MR. BROWNSTEIN:  I believe he won by more than Lyndon Johnson did in 1964. But, look, it is easier for a Republican to win at the statewide level than it is at the federal level because some of these polarizing social issues and wedge issues like abortion and gun control that could
trip up Carly Fiorina, at the state level, aren't--at the federal level, aren't is relevant in state elections.  And Meg Whitman also has steered a more centrist course on them.

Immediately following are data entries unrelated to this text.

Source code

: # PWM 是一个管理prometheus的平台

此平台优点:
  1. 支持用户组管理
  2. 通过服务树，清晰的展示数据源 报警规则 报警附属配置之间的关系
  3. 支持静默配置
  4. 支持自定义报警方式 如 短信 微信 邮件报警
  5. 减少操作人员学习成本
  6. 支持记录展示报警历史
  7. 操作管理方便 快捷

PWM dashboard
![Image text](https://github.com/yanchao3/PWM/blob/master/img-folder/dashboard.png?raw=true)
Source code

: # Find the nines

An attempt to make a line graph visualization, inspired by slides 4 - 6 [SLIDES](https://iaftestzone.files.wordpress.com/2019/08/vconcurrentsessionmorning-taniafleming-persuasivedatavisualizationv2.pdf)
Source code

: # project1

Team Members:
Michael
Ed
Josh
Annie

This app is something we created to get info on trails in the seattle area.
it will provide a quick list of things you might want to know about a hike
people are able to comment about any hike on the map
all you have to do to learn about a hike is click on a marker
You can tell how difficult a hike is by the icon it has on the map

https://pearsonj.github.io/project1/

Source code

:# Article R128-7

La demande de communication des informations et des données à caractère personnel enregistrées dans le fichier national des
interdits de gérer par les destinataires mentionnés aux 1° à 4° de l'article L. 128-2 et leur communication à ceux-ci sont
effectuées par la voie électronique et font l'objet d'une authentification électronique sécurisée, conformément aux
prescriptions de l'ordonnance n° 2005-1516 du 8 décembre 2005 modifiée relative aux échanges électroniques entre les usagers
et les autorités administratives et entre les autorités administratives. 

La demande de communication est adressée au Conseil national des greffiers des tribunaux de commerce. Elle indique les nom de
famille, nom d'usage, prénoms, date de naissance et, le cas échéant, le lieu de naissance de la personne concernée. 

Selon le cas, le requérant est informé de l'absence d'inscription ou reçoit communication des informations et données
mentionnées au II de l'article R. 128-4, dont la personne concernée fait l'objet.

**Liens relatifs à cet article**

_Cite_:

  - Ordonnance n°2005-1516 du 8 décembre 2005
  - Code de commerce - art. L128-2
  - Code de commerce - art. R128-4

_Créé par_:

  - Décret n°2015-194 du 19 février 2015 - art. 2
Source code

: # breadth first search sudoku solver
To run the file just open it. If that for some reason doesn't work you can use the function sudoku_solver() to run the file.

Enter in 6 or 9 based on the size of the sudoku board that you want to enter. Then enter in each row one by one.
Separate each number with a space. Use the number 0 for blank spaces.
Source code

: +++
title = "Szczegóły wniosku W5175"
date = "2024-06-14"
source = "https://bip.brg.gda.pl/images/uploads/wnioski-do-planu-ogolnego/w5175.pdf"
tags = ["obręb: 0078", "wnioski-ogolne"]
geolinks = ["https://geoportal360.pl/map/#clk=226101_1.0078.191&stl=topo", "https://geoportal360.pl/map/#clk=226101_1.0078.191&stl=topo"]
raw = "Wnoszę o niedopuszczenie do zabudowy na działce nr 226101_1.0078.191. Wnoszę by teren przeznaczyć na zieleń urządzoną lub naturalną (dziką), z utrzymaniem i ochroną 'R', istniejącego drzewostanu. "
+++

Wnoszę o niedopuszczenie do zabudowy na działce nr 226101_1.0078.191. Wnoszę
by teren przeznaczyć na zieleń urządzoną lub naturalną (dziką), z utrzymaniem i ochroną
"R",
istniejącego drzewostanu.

On the other hand, she has spent a lot of money this summer and not put away Jerry Brown.  I'd say--you have to say she's the favorite, but the fact that he is hanging around where he is with all the negatives that he carries shows that he is, he is really in this.

MR. GREGORY:  What's your view of the race, Mike?

MR. MURPHY:  I think Meg's going to win because she fits California well. I mean, look, the election...

MR. ASLAN:  (Unintelligible)

MR. MURPHY:  The election is not--yeah, no, I, she...

MR. ASLAN:  (Unintelligible)

MR. MURPHY:  It's a jobs program, and she's contributed to it.  People know she knows how to create jobs.  That's the number one issue.  And they know she's from the Silicon Valley world of delivering results, which is what we need in Sacramento.  Jerry Brown is a time machine to
failure.

MR. ASLAN:  My question, Mike, is, why does Meg what to be governor of California?  Why would anyone want to be governor of California?

MR. MURPHY:  Because...

MS. MYERS:  Let alone spend 140 million of their own money to get it.

MR. MURPHY:  Yeah, but the money is about getting--California is so expensive, $3 million a week for television, it's about getting a message out against the entrenched public employee unions.

MR. GREGORY:  OK.

MR. MURPHY:  I'm mean, I'm flaking but I believe it.  I live there.  I care about it.

MR. GREGORY:  All right, we got to leave it there.  We'll see what happens. We'll be watching in California and around the country.  Thanks to everybody. We'll be right back after this brief station break.

(Announcements)

MR. DAVID GREGORY:  And before we go, a quick programming note, tune into MSNBC this afternoon at noon and 3 PM for a special rebroadcast of "Brian Williams Reports:  New Orleans, an American Story." And be sure to join us right here next week.  I'll be joined live by former Secretary of State Colin Powell for an exclusive interview.

That's all for today.  If it's Sunday, it's MEET THE PRESS.